EXERCISE DESCRIPTION:
Whenever the word "views" turns up in a line of the data below, copy that line.

DATASET EXCERPTS:
· · · ·
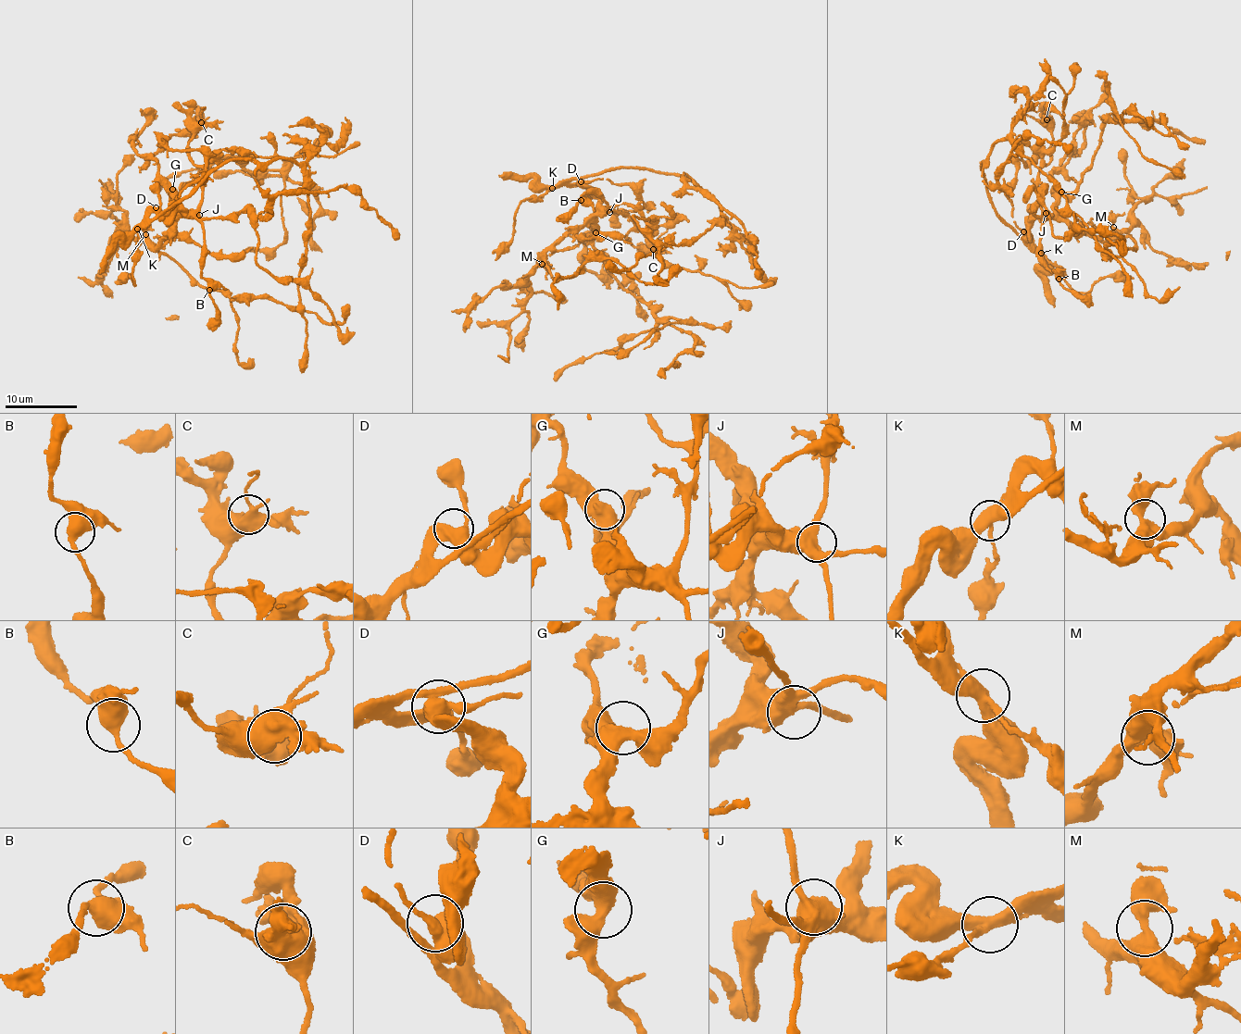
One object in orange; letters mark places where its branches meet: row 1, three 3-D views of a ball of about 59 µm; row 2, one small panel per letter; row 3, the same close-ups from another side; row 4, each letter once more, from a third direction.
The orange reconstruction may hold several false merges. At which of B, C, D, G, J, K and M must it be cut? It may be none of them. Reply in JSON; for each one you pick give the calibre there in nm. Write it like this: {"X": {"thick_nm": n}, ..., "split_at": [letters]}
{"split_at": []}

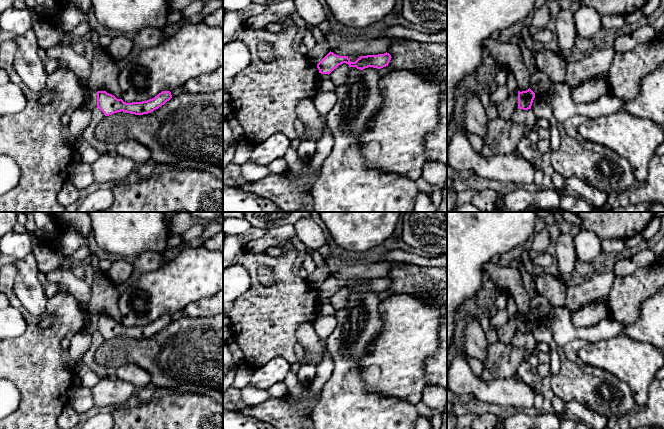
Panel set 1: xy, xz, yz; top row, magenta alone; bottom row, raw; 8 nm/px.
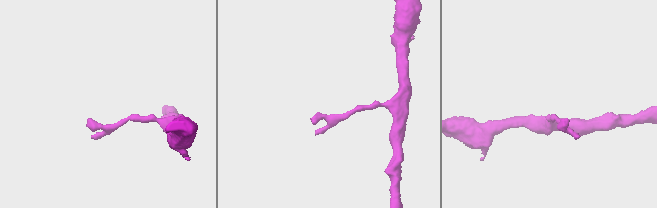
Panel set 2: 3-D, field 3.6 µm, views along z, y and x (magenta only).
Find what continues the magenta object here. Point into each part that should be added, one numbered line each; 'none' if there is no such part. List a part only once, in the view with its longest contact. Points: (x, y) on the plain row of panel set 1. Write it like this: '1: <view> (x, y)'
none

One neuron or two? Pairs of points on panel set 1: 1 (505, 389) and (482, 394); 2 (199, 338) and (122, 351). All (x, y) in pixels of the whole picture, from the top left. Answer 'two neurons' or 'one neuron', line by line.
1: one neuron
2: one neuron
· · · ·
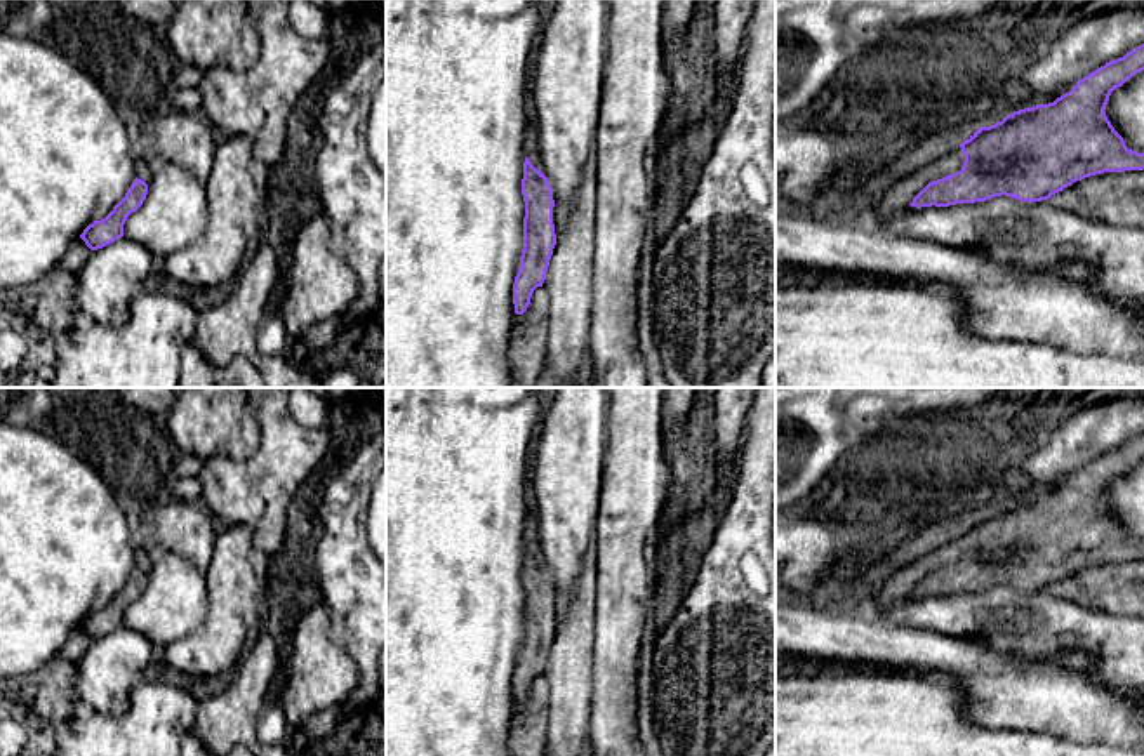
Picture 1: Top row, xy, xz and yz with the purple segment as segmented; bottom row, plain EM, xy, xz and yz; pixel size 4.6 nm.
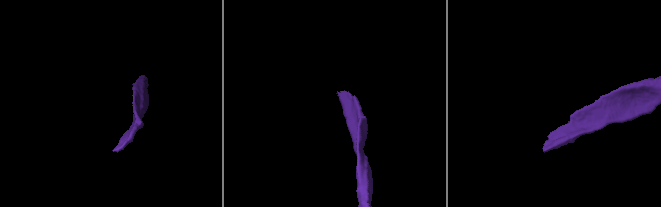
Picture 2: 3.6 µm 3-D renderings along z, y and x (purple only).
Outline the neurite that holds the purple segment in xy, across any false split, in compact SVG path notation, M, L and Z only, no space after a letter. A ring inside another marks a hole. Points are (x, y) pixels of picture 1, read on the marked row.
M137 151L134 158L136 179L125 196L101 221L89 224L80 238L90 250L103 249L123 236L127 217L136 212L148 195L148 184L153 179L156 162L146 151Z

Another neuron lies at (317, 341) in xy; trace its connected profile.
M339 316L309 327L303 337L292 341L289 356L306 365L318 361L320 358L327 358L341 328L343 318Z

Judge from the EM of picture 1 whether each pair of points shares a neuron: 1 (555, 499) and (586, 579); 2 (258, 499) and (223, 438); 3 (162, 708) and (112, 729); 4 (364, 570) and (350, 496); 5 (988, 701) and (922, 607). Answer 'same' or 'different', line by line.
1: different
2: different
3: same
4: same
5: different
· · · ·
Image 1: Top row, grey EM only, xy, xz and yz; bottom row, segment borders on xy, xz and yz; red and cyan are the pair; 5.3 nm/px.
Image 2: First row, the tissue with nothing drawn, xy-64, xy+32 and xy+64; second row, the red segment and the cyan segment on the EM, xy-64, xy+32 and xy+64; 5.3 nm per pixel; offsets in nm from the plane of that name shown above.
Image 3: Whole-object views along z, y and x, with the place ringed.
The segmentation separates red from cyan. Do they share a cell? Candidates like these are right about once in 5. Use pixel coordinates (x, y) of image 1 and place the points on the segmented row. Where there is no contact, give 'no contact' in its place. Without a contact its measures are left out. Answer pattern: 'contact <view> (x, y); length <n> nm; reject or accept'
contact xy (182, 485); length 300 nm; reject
· · · ·
TASK OUTPUT:
One object in orange; letters mark places where its branches meet: row 1, three 3-D views of a ball of about 59 µm; row 2, one small panel per letter; row 3, the same close-ups from another side; row 4, each letter once more, from a third direction.
Panel set 2: 3-D, field 3.6 µm, views along z, y and x (magenta only).
Image 3: Whole-object views along z, y and x, with the place ringed.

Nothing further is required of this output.